## EXERCÍCIOS PROPOSTOS:
1 – Segundo o trecho sobre Gandhi, durante qual viagem ele escreveu o livro Hind Swaraj?
2 – Reproduza a parte do trecho sobre Gandhi que começa em "A formação da" e prossegue até "de centralização estatal.", alterando "fortemente" para "altamente".

## TRECHO DA PÁGINA:
- - -
No final da primeira década do século XX, em uma viagem de retorno da Grã-Bretanha à África do Sul, Mohandas K. Gandhi escreveu o livro Hind Swaraj (Autogoverno da Índia). Nesta obra, ele sintetizou algumas de suas principais ideias sobre o tema da liberação da opressão colonial britânica. A noção de autossoberania (swaraj) que ali emergiu, e que inspirou debates e intervenções práticas durante a luta pela independência do subcontinente indiano, envolvia, pelo menos, duas dimensões: a soberania individual (o indivíduo livre da dominação colonial, objetiva e subjetivamente) e a soberania coletiva – comunidades organizadas no interior de um Estado independente. Em termos éticos, o autocontrole (da ambição, do desejo, da agressividade, da competitividade), operado em nível individual, tenderia a promover responsabilidade para com a coletividade que, somente então, poderia se considerar dotada de autossoberania – ou, em outras palavras, capaz de se autogovernar (GANDHI, [1909] 2010).

A formação da república indiana, após a independência, em 1947, colocou o país em uma rota diferente daquela preconizada por Gandhi durante seu período de vida. A Índia independente, sob a liderança de J. Nehru, tornou-se um Estado fortemente centralizado, marcado por políticas de desenvolvimento econômico que, por um lado, ofereceram possibilidades de enfrentamento das desigualdades sociais. Por outro lado, deslocaram a concepção de autossoberania de Gandhi para as margens deste modelo de desenvolvimento sustentado pelas noções de crescimento econômico e de centralização estatal.
- - -
## DADOS FORNECIDOS:
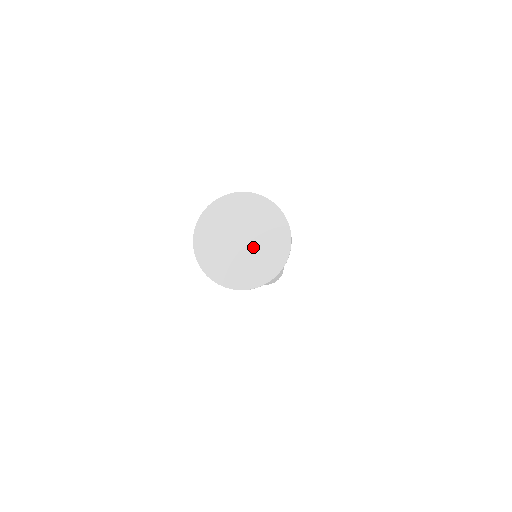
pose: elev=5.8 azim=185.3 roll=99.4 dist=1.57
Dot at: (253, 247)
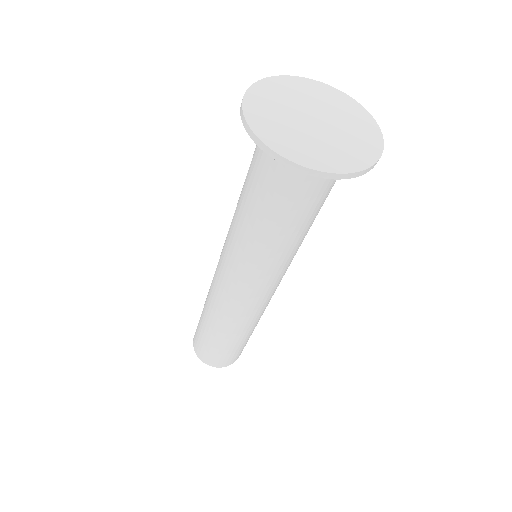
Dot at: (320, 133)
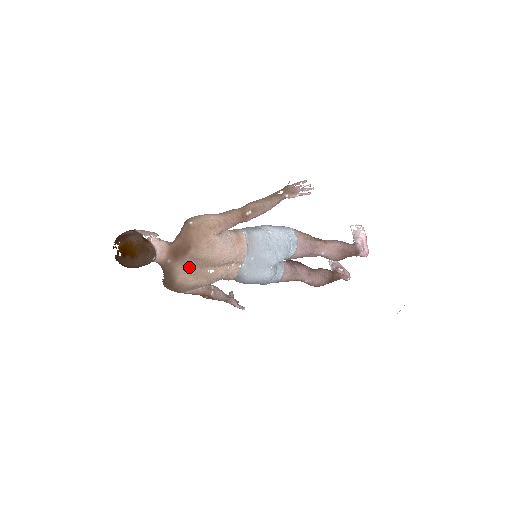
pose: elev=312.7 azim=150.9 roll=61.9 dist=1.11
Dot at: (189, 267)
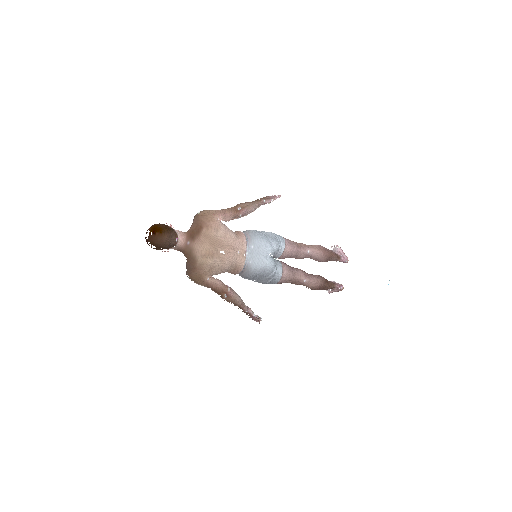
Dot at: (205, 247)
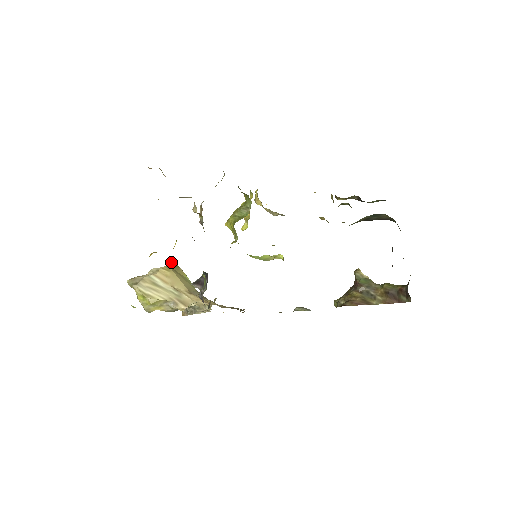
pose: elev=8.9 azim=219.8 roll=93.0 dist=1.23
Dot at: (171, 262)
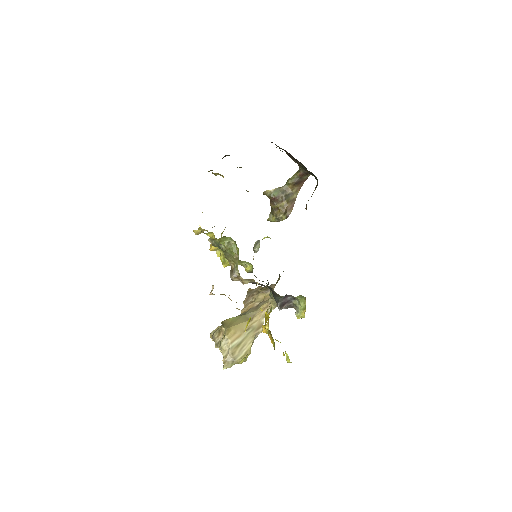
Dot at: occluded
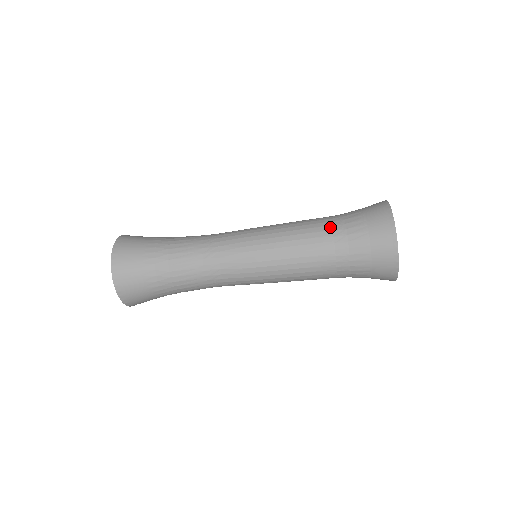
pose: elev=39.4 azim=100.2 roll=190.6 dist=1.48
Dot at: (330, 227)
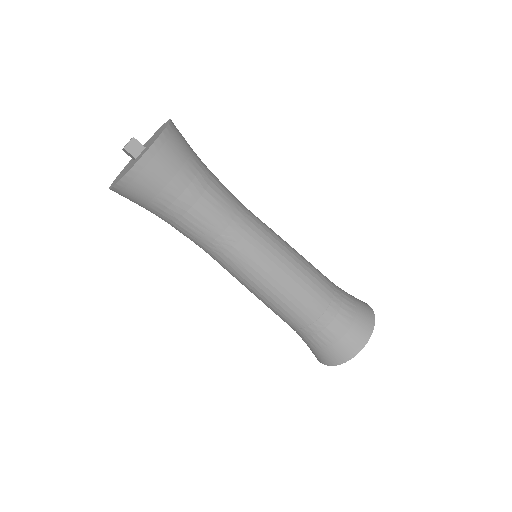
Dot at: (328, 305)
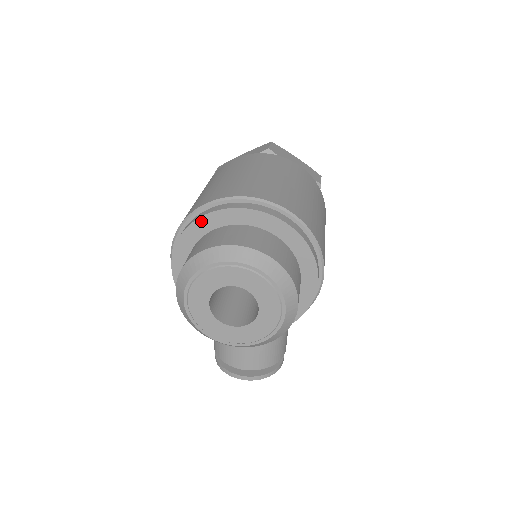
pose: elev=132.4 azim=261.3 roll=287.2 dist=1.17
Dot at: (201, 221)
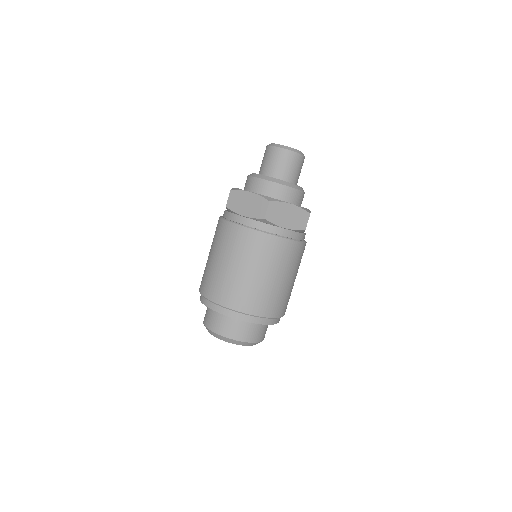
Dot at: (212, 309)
- - -
## GABARITO:
1 – Em uma viagem de retorno da Grã-Bretanha à África do Sul.

2 –
A formação da república indiana, após a independência, em 1947, colocou o país em uma rota diferente daquela preconizada por Gandhi durante seu período de vida. A Índia independente, sob a liderança de J. Nehru, tornou-se um Estado altamente centralizado, marcado por políticas de desenvolvimento econômico que, por um lado, ofereceram possibilidades de enfrentamento das desigualdades sociais. Por outro lado, deslocaram a concepção de autossoberania de Gandhi para as margens deste modelo de desenvolvimento sustentado pelas noções de crescimento econômico e de centralização estatal.